1001indonesia.net – Menurut Ai Nurhidayat, ada 3 permasalahan di Pangandaran yang menjadi perhatiannya. Pertama, buruknya tradisi literasi. Salah satu penyebabnya adalah bahan bacaan yang sulit didapat.
Kedua, buruknya komunikasi antarwarga. Tidak ada komunitas dan ruang-ruang interaksi sebagai tempat warga untuk berjumpa dengan yang lain. Ketiga, kesenjangan dan sedikitnya lapangan kerja.
Berangkat dari persoalan itu, Ai dan kawan-kawan mendirikan Komunitas Salabad pada 2011. Komunitas yang terletak di Dusun Cikubang, Desa Cintakarya, Kecamatan Parigi, Kabupaten Pangandaran, ini bergerak di bidang literasi, seni budaya, kepemudaan, pemanfaatan media dan ekologi.
Tiga prestasi yang pernah diraih komunitas ini adalah meraih penghargaan pada ajang Gotrasawala Ethnoghrafic Film Festival 2014, Juara 1 OKP Berbasis Komunitas Tingkat Nasional dengan meraih Piala Soegondo Djojopoespito pada Desember 2015, dan Juara 1 OKP kategori lingkungan hidup tingkat provinsi Jawa Barat pada Oktober 2018.

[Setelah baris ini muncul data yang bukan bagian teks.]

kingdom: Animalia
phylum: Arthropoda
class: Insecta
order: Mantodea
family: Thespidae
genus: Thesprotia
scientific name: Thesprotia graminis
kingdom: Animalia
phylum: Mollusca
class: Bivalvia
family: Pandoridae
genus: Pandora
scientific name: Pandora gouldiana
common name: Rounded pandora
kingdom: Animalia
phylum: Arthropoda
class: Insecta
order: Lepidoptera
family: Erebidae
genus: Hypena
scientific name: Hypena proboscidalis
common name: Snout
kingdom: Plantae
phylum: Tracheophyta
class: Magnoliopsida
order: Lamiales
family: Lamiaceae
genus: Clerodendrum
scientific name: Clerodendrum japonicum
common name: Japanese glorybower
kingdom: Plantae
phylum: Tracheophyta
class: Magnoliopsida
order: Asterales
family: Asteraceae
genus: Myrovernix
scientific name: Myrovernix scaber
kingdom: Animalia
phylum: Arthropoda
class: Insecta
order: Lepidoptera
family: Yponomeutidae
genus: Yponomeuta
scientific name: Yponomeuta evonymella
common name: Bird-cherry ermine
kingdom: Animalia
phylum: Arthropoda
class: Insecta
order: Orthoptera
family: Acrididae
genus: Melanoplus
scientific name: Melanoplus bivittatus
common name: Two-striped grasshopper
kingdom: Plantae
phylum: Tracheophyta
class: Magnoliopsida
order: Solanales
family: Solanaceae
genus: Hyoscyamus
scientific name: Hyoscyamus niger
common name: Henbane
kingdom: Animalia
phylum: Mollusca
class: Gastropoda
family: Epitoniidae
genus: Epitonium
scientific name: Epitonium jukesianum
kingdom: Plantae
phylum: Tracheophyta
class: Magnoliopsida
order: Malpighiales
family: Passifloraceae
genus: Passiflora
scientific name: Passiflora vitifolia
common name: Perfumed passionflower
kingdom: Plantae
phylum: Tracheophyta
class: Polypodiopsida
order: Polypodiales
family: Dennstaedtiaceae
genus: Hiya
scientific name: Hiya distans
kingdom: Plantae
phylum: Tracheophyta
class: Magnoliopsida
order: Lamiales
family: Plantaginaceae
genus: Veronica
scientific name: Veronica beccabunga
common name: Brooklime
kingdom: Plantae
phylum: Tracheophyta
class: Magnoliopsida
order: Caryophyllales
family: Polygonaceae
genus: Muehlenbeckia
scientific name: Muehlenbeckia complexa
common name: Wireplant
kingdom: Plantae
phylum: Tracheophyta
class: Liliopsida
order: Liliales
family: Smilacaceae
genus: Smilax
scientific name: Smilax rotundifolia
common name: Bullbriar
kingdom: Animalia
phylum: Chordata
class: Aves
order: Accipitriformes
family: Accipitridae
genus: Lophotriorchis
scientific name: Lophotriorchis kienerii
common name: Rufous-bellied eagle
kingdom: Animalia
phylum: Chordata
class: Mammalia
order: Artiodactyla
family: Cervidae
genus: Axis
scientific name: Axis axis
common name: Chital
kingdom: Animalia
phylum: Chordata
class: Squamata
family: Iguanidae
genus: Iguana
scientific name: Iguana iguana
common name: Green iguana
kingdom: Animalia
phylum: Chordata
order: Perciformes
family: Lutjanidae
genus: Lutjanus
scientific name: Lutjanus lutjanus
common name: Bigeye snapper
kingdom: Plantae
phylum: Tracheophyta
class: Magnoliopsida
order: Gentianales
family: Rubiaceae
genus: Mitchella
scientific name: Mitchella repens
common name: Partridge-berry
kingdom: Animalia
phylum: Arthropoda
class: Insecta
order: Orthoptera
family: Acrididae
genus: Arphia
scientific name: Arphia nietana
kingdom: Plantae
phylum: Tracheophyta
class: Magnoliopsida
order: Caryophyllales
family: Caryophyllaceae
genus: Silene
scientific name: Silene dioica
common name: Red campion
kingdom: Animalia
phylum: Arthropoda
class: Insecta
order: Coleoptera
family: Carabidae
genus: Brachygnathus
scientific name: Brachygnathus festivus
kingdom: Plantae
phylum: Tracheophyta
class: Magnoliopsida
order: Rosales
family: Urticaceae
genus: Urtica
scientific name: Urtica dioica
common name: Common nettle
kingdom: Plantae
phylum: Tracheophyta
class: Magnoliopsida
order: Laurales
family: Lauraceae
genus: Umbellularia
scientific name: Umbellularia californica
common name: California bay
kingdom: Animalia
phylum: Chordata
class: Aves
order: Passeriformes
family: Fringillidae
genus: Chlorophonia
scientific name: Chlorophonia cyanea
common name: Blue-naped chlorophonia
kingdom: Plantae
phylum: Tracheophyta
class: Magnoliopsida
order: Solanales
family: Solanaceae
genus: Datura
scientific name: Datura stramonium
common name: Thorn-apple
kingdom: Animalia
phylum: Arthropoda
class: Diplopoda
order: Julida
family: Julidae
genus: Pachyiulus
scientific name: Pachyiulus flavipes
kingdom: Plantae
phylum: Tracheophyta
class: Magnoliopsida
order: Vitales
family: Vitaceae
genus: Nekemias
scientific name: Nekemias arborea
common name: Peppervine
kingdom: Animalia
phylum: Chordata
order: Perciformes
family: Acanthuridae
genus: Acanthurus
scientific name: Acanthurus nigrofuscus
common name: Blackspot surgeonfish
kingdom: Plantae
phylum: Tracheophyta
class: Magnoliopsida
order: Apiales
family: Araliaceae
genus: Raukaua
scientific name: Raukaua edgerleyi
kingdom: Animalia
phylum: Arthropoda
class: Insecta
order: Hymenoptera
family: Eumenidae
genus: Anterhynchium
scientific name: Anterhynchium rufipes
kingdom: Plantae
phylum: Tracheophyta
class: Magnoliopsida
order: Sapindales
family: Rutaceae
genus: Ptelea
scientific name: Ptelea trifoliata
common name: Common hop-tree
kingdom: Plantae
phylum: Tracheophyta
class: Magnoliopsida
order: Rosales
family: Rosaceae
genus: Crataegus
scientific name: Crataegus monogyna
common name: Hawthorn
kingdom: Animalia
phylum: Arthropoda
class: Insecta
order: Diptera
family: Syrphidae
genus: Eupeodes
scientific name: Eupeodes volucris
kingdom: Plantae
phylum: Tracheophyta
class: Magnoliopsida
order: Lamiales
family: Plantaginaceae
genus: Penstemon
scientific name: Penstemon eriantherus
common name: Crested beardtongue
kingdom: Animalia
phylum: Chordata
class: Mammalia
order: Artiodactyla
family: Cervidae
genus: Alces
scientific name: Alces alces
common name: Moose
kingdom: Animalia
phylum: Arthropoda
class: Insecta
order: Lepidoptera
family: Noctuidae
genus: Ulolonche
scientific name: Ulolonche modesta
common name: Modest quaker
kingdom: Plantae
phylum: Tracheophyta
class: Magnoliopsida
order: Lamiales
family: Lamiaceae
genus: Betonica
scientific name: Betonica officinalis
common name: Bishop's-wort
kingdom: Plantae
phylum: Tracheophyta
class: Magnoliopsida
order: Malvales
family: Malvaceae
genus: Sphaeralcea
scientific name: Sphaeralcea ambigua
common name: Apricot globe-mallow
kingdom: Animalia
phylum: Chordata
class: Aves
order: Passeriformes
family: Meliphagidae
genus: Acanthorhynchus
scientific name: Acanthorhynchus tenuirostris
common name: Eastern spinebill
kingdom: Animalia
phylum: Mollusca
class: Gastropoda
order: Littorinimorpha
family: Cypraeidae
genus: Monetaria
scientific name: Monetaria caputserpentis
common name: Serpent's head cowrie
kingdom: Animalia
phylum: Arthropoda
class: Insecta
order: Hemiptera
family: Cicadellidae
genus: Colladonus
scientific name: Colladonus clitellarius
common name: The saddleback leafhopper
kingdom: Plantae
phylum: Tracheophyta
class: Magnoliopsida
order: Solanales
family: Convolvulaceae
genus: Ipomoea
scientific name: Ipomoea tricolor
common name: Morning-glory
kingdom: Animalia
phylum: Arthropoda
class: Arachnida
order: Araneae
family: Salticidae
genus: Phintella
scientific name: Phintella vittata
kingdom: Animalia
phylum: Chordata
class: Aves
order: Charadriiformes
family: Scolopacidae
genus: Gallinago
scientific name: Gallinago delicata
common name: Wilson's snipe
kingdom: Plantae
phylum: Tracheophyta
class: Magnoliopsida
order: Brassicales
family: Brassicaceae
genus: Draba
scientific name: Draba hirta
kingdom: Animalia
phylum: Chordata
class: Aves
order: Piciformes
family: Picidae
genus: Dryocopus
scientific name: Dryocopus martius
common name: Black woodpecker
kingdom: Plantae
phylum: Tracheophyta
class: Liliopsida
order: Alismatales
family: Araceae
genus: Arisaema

Selain itu, Komunitas Salabad juga mendapat penghargaan pada Festival Film Tasik sebanyak 2 kali dan belakangan mendapat Anugerah Literasi Priangan Timur.
Komunitas Ai kemudian mengadvokasi SMK Bakti Karya Parigi yang sedang mengalami kesulitan. Di sekolah tersebut, ia membuka program kelas multikultural. Pembiayaan melalui crowd funding dan sumbangan dari kakak asuh. Guru-gurunya berasal dari komunitas.
Target program kelas multikultural adalah anak-anak dari daerah konflik, dari daerah suku pedalaman, dan anak-anak dari etnis yang berbeda. Ai menginginkan agar kelas multikultural ini menjadi model bagi pendidikan multikultural di sekolah-sekolah.
Perjalanan sekolah ini tidak mudah. Program ini mendapat tantangan dengan adanya isu SARA (dituduh Kristenisasi). Untuk menghadapi tantangan tersebut, ia membuat Kampung Nusantara dan mengundang bupati untuk meresmikannya.
Program itu berhasil membuat masyarakat menjadi lebih terbuka. Warga setempat bahkan menawarkan rumahnya sebagai tempat menginap anak-anak dari kelas multikultural. Saat ini, puluhan siswa dari 20 provinsi tinggal di asrama, belajar bersama warga dan memiliki kegiatan yang terintegrasi dengan kegiatan warga.
Dengan cara ini anak-anak yang berbeda agama dapat diterima baik oleh masyarakat, padahal dua tahun sebelumnya hal ini tak mungkin terjadi.